- Born: Charlotte Stevenson 22 October 1887 Edinburgh, Scotland
- Died: 22 August 1976 (aged 88) North Berwick, Scotland
- Known for: Golfer and hockey player
- Spouses: John Watson;; Edward Beddows, Brigadier, RAMC;
- Parent(s): Catherine Maule and James Stevenson, general merchant

= Charlotte Beddows =

Scottish golfer and hockey player

Charlotte Beddows (22 October 1887 – 22 August 1976) was a Scottish golfer and hockey player.

== Early life ==
Beddows was born in Edinburgh. Her father, James Stevenson, was a scratch golfer in East Lothian.

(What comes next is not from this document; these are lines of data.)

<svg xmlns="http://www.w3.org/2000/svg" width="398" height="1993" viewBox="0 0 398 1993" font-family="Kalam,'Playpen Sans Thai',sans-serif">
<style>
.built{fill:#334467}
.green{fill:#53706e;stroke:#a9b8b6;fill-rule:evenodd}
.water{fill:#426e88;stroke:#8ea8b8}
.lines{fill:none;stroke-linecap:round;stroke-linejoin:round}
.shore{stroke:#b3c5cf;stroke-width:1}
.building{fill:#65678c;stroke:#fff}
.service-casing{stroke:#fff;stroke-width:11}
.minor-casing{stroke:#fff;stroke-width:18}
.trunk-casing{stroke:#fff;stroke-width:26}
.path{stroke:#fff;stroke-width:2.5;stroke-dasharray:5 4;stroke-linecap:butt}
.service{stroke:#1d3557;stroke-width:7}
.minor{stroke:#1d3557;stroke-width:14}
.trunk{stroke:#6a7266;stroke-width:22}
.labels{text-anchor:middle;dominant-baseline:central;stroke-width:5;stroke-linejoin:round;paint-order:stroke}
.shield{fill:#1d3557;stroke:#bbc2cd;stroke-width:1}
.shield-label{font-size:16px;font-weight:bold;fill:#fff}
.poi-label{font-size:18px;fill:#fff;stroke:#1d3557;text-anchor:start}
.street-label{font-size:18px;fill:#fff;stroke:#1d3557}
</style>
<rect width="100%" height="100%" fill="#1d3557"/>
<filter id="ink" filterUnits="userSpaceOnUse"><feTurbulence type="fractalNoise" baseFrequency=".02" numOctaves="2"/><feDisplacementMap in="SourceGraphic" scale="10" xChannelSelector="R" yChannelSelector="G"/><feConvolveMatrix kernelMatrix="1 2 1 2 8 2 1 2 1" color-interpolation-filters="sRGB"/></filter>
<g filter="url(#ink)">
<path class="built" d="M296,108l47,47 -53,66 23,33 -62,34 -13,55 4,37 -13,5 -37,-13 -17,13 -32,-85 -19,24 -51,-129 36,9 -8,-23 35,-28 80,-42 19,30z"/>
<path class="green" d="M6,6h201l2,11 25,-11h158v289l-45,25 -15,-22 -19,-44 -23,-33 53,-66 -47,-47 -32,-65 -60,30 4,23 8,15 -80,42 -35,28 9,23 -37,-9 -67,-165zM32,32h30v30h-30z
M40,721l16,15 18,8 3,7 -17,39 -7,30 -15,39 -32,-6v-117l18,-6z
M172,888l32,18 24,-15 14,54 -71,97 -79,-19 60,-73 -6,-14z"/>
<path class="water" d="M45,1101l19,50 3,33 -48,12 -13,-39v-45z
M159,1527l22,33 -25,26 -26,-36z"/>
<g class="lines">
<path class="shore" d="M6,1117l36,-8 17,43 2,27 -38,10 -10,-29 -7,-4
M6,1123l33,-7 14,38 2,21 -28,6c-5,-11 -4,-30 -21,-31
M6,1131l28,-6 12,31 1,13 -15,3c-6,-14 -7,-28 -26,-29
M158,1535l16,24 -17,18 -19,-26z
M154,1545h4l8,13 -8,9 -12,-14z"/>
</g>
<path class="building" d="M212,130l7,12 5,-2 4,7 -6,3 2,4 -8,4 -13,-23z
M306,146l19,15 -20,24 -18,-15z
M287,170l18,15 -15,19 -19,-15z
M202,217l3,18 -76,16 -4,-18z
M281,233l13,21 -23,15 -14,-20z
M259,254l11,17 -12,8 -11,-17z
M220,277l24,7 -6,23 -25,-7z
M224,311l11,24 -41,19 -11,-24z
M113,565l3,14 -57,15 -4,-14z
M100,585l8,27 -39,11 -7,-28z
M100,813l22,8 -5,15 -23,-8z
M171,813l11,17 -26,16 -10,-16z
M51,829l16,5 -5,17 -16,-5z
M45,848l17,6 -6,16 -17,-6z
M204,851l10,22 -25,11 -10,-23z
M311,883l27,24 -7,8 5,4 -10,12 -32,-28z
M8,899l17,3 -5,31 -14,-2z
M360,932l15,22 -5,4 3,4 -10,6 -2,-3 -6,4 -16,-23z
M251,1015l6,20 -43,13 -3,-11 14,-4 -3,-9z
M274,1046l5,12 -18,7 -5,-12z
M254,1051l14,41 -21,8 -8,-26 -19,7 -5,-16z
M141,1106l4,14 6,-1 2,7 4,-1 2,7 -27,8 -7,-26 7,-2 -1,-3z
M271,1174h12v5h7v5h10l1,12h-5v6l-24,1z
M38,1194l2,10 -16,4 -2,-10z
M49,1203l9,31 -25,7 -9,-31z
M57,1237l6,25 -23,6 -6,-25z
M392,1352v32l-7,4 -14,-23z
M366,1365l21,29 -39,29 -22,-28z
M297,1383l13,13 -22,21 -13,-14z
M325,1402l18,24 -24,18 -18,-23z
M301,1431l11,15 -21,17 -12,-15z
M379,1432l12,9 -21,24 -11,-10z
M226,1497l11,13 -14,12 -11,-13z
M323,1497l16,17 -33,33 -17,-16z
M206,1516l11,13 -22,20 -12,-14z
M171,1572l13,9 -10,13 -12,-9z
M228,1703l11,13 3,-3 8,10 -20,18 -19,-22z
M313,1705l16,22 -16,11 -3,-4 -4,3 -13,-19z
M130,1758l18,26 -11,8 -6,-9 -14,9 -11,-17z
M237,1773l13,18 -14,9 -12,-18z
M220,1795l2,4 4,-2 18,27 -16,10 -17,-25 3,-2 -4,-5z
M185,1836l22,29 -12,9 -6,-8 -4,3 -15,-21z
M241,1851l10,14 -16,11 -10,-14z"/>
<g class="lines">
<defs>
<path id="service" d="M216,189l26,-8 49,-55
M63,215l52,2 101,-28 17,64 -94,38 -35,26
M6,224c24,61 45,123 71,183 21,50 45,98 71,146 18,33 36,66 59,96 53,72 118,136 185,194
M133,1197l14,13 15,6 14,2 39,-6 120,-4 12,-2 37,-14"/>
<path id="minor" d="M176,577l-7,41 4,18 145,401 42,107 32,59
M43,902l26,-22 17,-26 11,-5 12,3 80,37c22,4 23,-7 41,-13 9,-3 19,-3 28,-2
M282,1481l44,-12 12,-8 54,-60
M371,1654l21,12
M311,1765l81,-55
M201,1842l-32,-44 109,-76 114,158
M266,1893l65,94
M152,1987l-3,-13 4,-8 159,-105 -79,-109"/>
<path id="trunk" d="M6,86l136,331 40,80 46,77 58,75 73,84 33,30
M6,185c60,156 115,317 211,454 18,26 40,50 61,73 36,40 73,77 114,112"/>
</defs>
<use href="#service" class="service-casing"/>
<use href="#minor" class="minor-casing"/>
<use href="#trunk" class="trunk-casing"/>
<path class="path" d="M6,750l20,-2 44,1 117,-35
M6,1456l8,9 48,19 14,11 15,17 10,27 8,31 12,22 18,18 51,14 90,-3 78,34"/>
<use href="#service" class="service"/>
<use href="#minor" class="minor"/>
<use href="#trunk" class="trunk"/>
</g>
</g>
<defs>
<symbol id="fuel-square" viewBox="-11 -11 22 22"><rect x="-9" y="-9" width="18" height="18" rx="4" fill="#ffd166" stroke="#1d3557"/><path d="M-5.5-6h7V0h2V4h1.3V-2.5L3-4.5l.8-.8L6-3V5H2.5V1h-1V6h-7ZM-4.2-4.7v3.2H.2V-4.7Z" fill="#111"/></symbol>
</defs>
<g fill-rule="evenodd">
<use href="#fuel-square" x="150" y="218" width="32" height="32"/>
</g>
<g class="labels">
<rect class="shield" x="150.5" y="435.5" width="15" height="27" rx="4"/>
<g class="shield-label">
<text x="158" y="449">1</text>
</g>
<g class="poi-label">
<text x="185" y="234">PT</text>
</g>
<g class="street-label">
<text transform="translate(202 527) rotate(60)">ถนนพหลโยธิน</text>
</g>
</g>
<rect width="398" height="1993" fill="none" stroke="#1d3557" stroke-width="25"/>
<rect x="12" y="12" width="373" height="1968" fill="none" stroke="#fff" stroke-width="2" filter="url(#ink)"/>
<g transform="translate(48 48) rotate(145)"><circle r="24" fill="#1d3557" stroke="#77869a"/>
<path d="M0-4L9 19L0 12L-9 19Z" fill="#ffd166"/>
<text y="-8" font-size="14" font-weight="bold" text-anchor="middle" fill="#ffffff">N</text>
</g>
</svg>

As a teenager, she played hockey for Scotland from 1905.

== Career ==
Beddows was the captain of the Scottish hockey team on several occasions. She was also president of the Scottish Women's Hockey Association between 1925 and 1931.

She was also an accomplished golfer, with particular skills as a long hitter. She said that in 1905, aged 17, she made it to the semi-final of the Scottish Women's Championships. Aged 19, she became champion of Craigmillar Park Golf Club, and runner-up in the Gibson Cup at Braid Hills Golf Club.

Beddows played in the Women's Home Internationals 21 times between 1913 and 1951. She won the Scottish Women's Amateur Championship in 1920, 1921, 1922 and 1929, and was runner-up in 1923, and in 1950, aged 62. She won East of Scotland Championship 1931 and 1932.

She played in the first Curtis Cup in 1932, as Mrs. J. B. Watson, the name of her first husband.

She was a member of a number of golf clubs, including Elie, Grim's Dyke, Gullane, Longniddry, Murrayfield and St Rule.

She was a founding member of the Midlothian Ladies County Golf Association.

== Personal life ==
Her first husband was John Watson, an Edinburgh optician. Her second husband was Edward Beddows, Brigadier, RAMC, who was a doctor. In 1955, she contracted a form of polio, from which she recovered and resumed her golf career.

== Death ==
Beddows died in North Berwick in 1976.